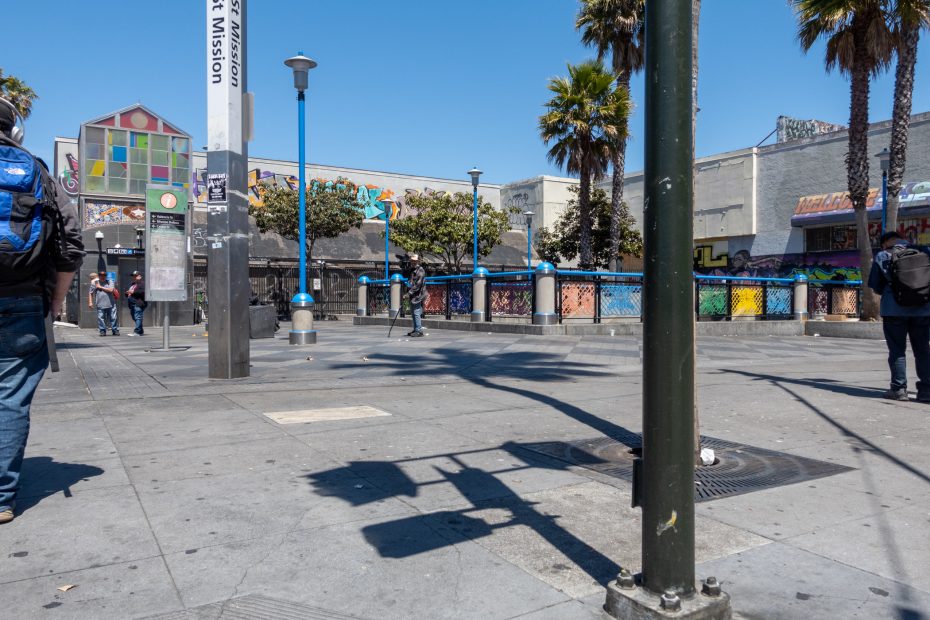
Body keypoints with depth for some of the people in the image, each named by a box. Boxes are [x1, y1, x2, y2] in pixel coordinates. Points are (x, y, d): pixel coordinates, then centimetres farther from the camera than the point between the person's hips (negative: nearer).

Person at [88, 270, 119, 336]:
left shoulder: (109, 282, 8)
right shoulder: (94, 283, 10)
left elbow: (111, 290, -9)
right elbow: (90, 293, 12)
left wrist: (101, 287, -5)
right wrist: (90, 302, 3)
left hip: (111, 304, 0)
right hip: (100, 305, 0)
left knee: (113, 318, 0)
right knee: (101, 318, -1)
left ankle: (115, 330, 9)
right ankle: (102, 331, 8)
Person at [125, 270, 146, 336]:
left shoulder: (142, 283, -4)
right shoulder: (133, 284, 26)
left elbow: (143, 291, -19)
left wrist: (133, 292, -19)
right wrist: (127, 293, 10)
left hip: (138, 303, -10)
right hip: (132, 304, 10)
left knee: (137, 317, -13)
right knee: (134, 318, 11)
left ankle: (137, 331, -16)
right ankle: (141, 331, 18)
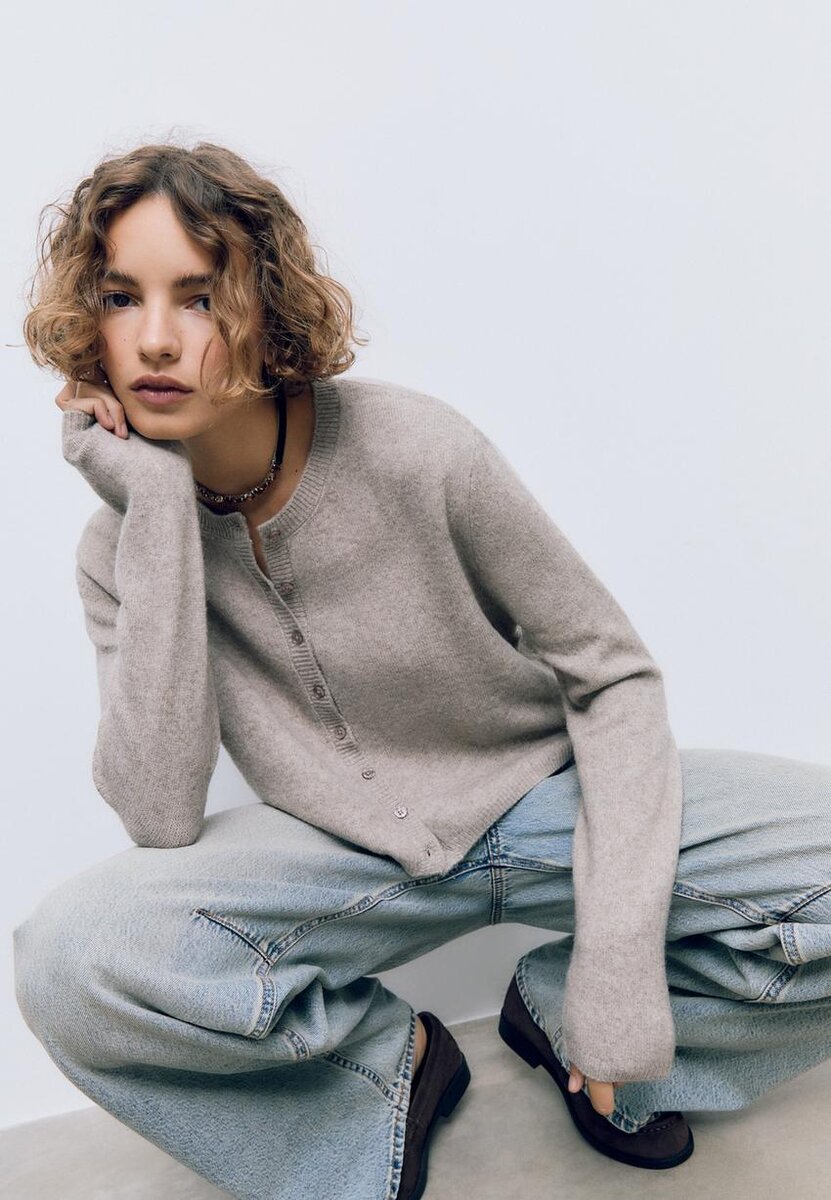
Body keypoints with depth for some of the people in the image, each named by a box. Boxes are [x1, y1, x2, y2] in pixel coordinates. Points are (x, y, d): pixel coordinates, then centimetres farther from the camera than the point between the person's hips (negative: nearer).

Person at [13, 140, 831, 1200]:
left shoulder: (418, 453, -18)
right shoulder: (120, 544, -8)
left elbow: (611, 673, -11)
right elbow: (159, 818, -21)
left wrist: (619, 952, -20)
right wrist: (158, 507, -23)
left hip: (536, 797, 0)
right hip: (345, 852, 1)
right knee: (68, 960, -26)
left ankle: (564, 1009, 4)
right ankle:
---
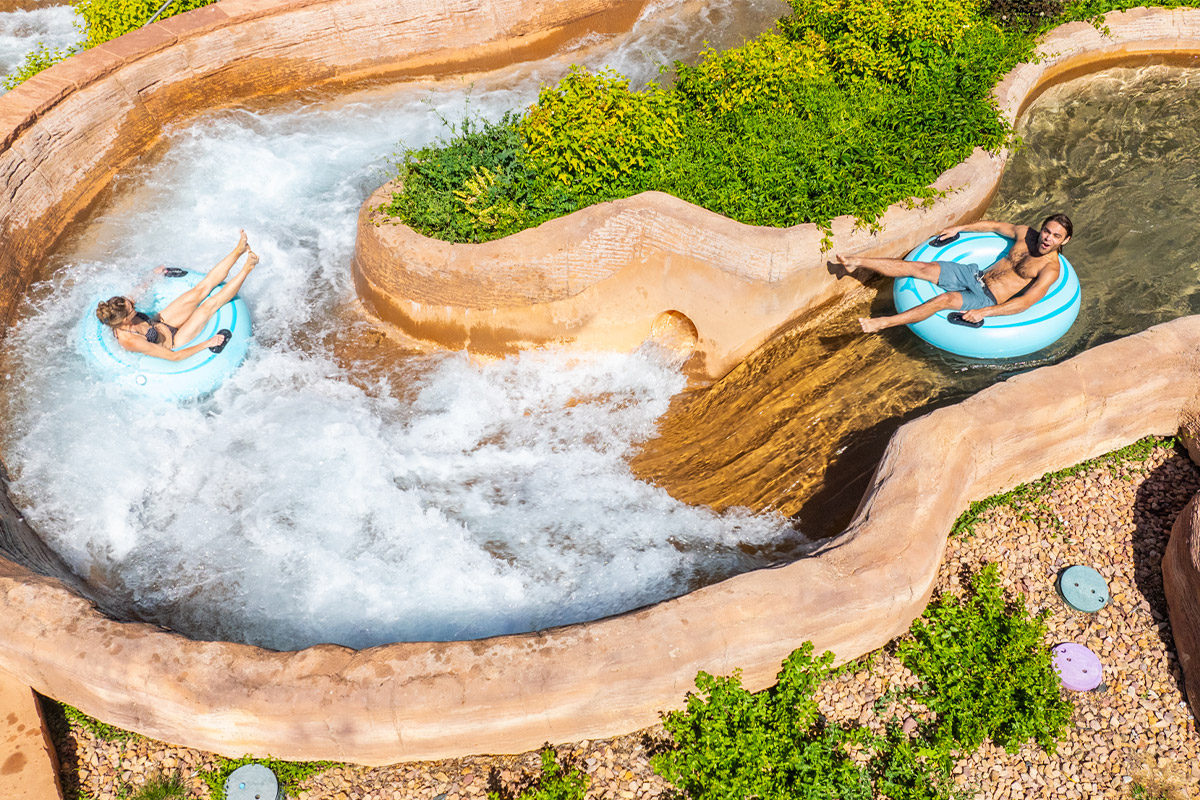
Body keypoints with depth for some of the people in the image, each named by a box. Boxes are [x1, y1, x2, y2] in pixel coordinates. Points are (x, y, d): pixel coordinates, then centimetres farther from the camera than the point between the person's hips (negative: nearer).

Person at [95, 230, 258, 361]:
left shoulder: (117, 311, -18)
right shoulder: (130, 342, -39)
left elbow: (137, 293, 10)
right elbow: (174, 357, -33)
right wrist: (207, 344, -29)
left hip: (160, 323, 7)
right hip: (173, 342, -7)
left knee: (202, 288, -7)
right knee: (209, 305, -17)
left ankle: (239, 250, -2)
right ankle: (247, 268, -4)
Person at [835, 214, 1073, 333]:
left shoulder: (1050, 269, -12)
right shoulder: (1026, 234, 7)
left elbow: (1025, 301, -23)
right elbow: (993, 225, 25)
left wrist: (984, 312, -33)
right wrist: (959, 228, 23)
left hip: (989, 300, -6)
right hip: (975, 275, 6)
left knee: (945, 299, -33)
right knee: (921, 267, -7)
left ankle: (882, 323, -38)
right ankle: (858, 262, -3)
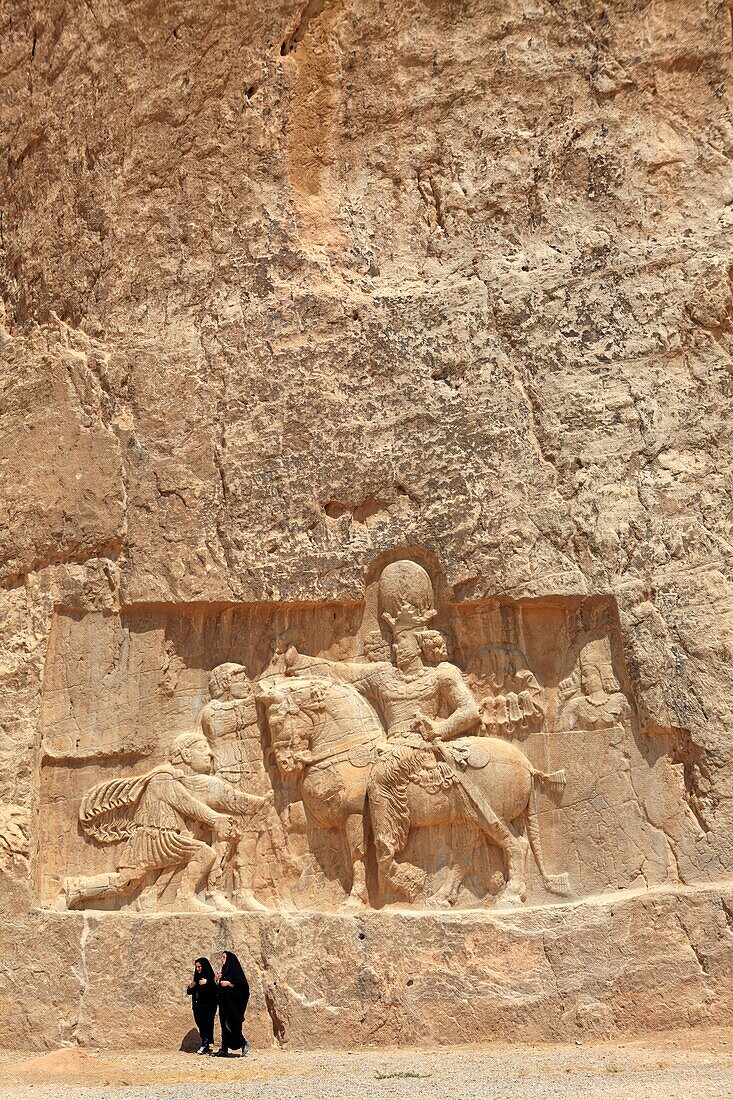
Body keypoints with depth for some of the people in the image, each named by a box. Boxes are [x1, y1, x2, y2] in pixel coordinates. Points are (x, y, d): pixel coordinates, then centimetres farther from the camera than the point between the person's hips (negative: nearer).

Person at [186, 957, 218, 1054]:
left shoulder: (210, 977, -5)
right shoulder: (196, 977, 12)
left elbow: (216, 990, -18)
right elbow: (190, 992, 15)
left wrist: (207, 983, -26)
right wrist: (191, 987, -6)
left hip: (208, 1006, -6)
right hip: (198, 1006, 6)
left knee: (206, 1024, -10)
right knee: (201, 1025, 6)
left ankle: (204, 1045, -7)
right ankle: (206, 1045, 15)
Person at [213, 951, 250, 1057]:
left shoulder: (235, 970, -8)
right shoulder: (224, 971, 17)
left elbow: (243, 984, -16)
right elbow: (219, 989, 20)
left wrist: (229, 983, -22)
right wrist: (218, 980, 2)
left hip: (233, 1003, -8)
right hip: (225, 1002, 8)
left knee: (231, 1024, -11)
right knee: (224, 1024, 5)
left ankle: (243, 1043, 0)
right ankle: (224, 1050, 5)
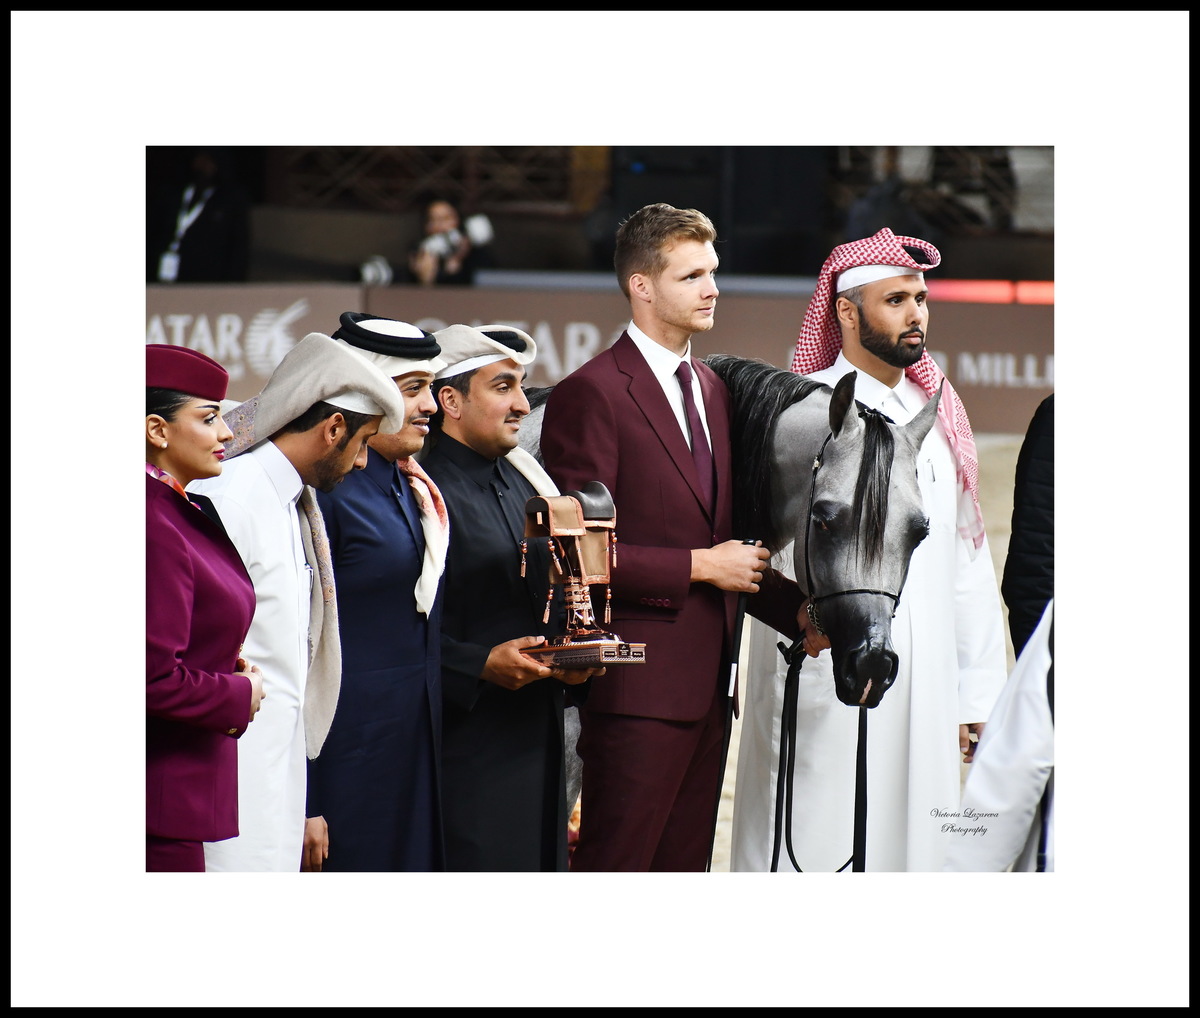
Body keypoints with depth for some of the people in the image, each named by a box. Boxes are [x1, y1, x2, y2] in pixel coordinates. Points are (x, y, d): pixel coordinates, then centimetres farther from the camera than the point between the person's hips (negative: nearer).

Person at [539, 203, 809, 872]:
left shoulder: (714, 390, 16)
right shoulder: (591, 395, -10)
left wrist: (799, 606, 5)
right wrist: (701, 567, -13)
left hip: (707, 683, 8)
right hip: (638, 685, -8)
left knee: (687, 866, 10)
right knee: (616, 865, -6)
---
Print exactly the lines above from the one with "left wrist: (799, 606, 5)" to the one with "right knee: (616, 865, -6)", including both.

**EXERCISE OUTPUT**
left wrist: (799, 606, 5)
right wrist: (701, 567, -13)
left hip: (707, 683, 8)
right hip: (638, 685, -8)
left knee: (687, 866, 10)
right knee: (616, 865, -6)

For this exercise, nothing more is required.